An apostrophe because of omission is where an apostrophe is used to indicate the missing letters in a contraction (the shortened form of a word or group of words). For example, the terms ‘could not’ and ‘should not’ can be contracted using an omissive apostrophe into ‘couldn’t’ and ‘shouldn’t.’ Let’s take a look at another quick example:

  • ‘What is an omissive apostrophe?’
  • ‘What’s an omissive apostrophe?’

You can see here how an apostrophe is used to represent the ‘I’ which is omitted when the phrase ‘what is’ is contracted to form ‘what’s.’ Contractions like these are usually considered relatively casual and are mainly used when teaching your pupils to write with an informal tone of voice. Below is a list of example contractions using apostrophes:




You will


Must have


You are

Contracted verbs are single words that have been formed from a subject, and a verb, for example, ‘do not,’ creates ‘don’t’ with the use of an omissive apostrophe. Check out these example sentences using a contracting apostrophe:

  • ‘She didn’t do the homework that was due this morning.’
  • ‘I’m planning on reading that book you recommended.’
  • ‘You shouldn’t talk to strangers while walking home.’
  • ‘It’s snowing again; that’s three days in a row now.’

2) What is a possessive apostrophe?

Since the question of “what is an omissive apostrophe?” is behind us, let’s look at the second type: the possessive apostrophe.
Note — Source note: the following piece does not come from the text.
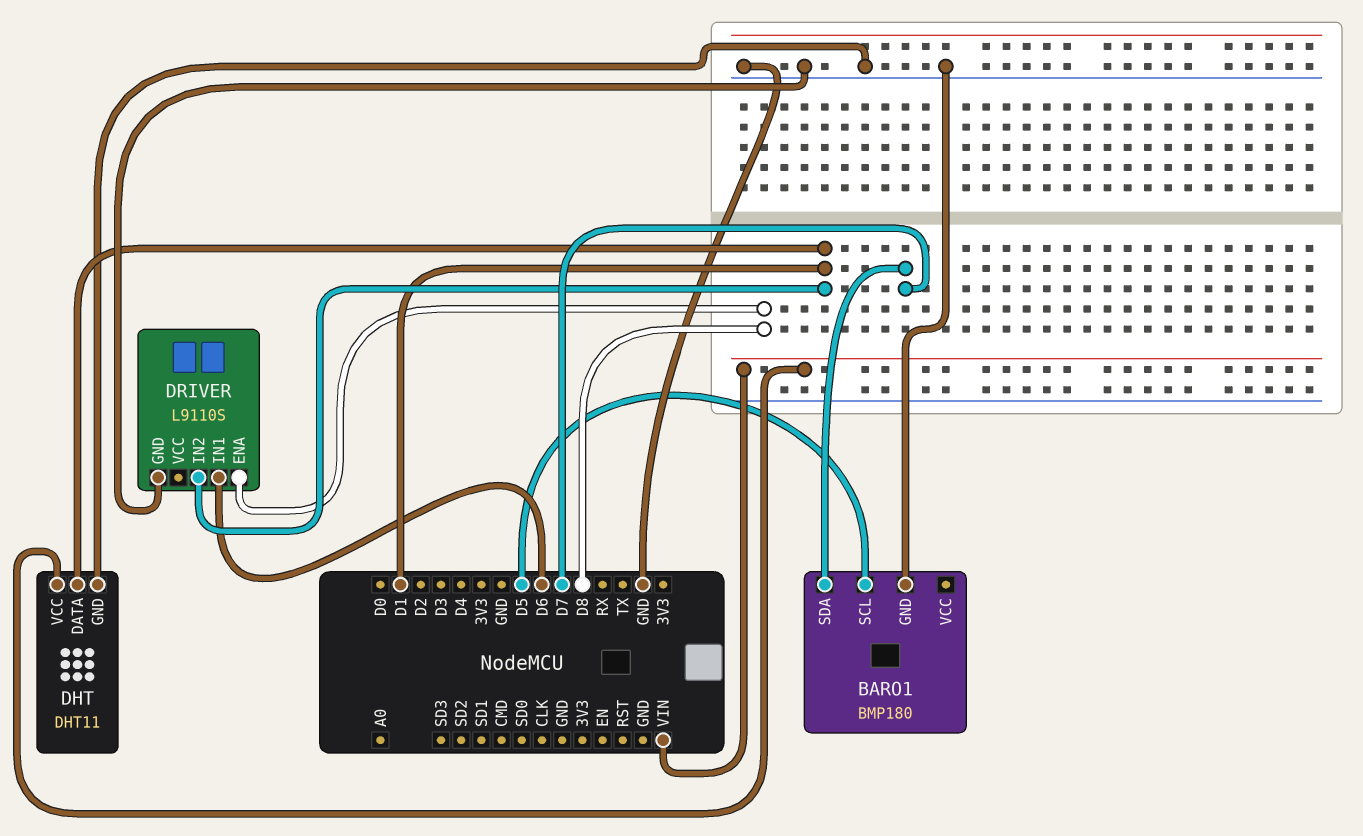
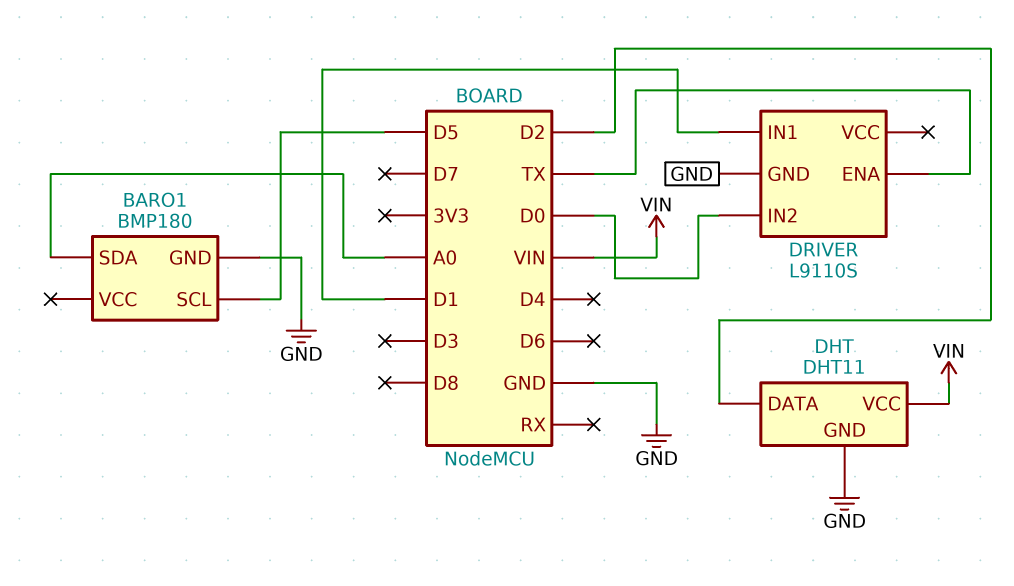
BARO1 pin SDA: D7 -> A0
DHT pin DATA: D1 -> D2
DRIVER pin ENA: D8 -> TX
DRIVER pin IN1: D6 -> D1
DRIVER pin IN2: D1 -> D0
You need to indicate something in your writing if something belongs to someone else. But how do you do that? You guessed right, with an apostrophe! This is where learning when apostrophes are used can get a little tricky for you and your pupils, as the rules can change depending on what type of noun you are making into a possessive. If you add an apostrophe to a single noun, add the apostrophe between the noun and the ‘s.’ For example, ‘the writer’s desk.’ However, if you add an apostrophe to plural nouns, add the apostrophe after the ‘s.’ For example, ‘The writers’ desks.’
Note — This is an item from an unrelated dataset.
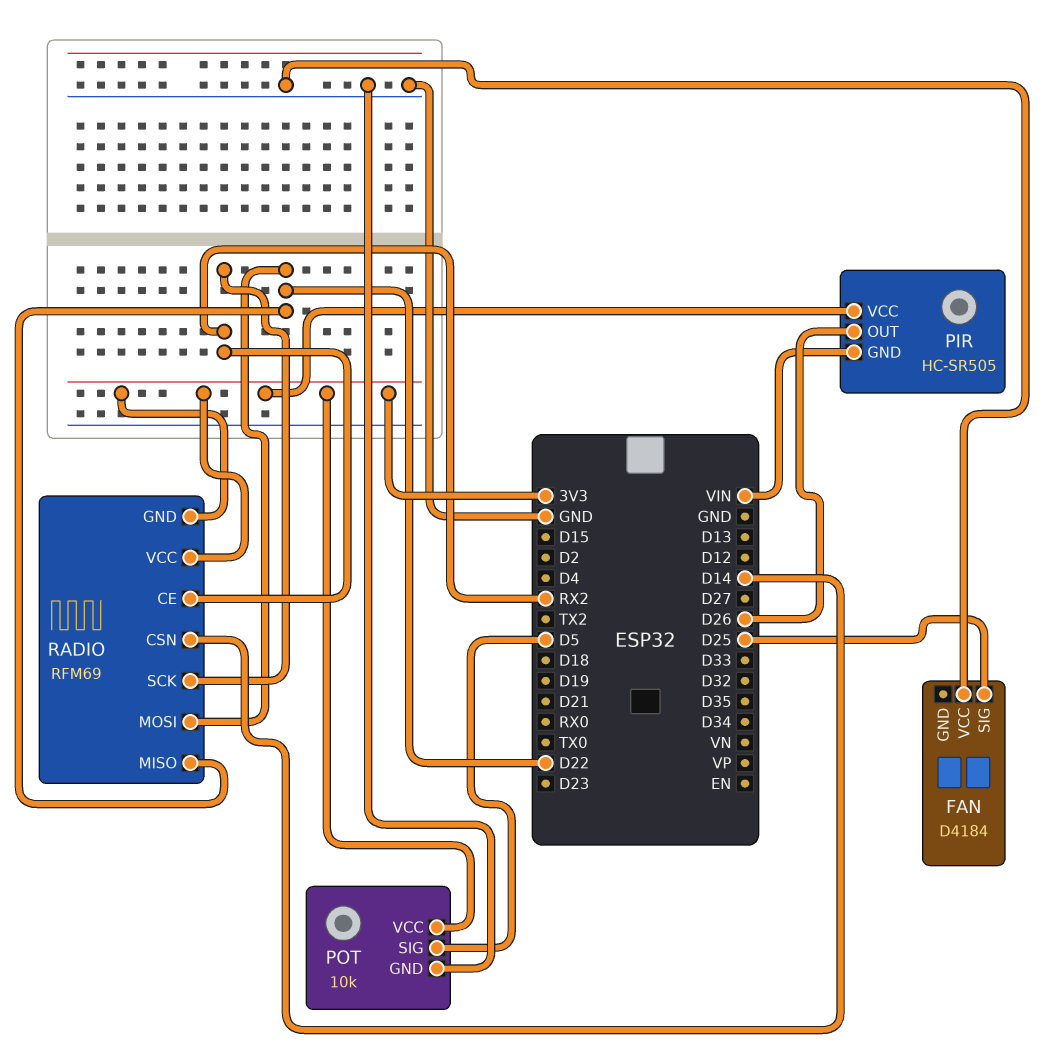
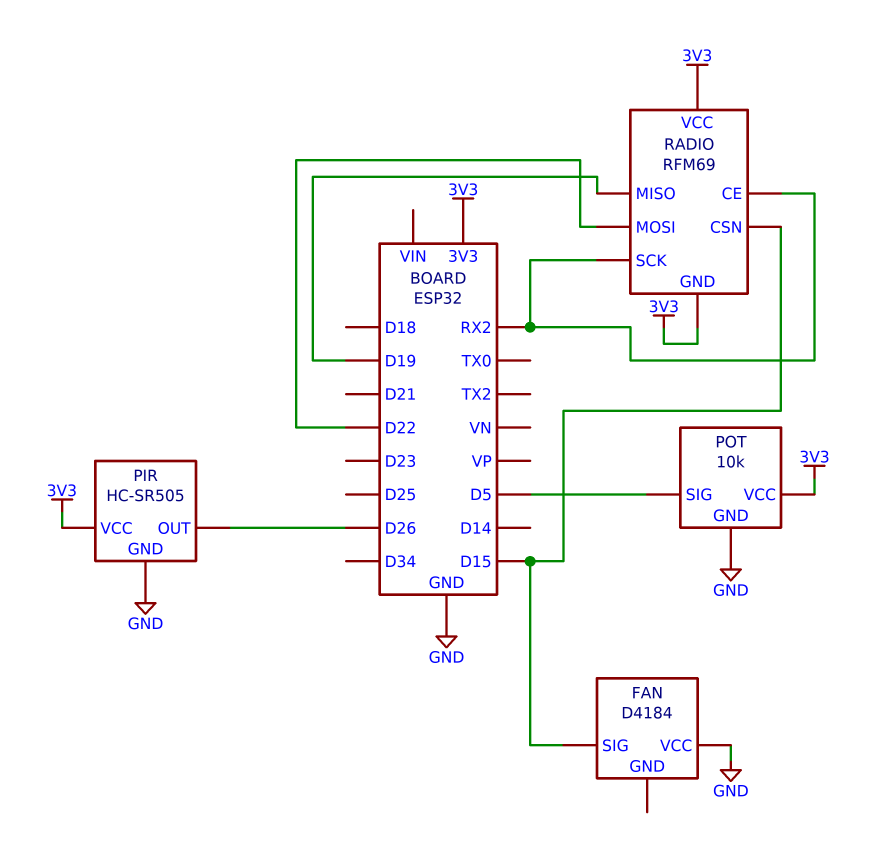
FAN pin SIG: D25 -> D15
PIR pin GND: VIN -> GND
RADIO pin CSN: D14 -> D15
RADIO pin MISO: D22 -> D19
You can use an apostrophe to indicate possession to show that something belongs to someone. Check out these examples to teach possessive apostrophes:

  • ‘Where is the dog’s leash?’
  • ‘We have to protect the Earth’s atmosphere.’
  • ‘This weekend, we went to my Aunt’s house.’

3) Plurals

Apostrophes can also be used to mark the plural form of a noun, although this isn’t very common. It can also be tricky to tell if using an apostrophe in this way is right or wrong. For example, an unnecessary apostrophe to form the plural of a noun is a widespread mistake and is sometimes referred to as a grocer’s apostrophe. However, there are a few important exceptions to this mistake. The most notable exception to this rule is the plural form of lower case letters, which are formed with an apostrophe to prevent misreading. For example, the sentence, ‘don’t forget to dot all your i’s, ‘ needs the apostrophe to avoid being misread.
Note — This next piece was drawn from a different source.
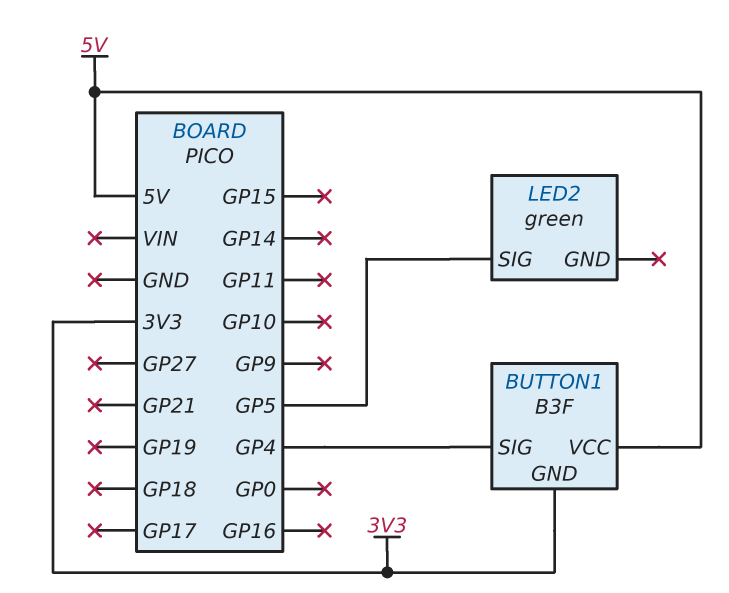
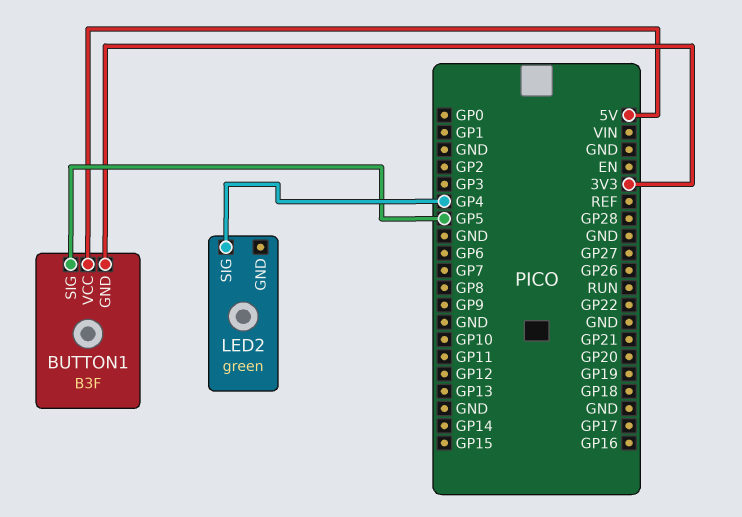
BUTTON1 pin SIG: GP4 -> GP5
LED2 pin SIG: GP5 -> GP4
To make it easier to remember when to use an apostrophe, remember that most plurals do not contain apostrophes. However, as mentioned above, an apostrophe can be added to the plural form of lowercase letters and numbers. These words are formed with an apostrophe to prevent misreading. Examples of this plural apostrophe include:

  • ‘Dot your i’s and cross your t’s.
  • ‘There is 1 m, four i’s, four s’s, and two p’s in ‘Mississippi.”
  • ‘There are two 7’s in 747.’

How to check your apostrophes are correct

It’s always worth checking the apostrophes in a piece of writing, as missing one (or adding one that isn’t needed) is one of the most commonly made punctuation mistakes. To check your apostrophes are correct, you must:

  • Identify its purpose -what is it, an omissive apostrophe or a possessive one?
  • Is the purpose correctly punctuated?

Check out these examples below to see if you and your students can correct the apostrophe errors in these sentences.

  • The bats’ wings ‘arnt black.
  • At seven oc’lock this morning, I was woken up by Steves car.
  • In the 1920s the TV was invented.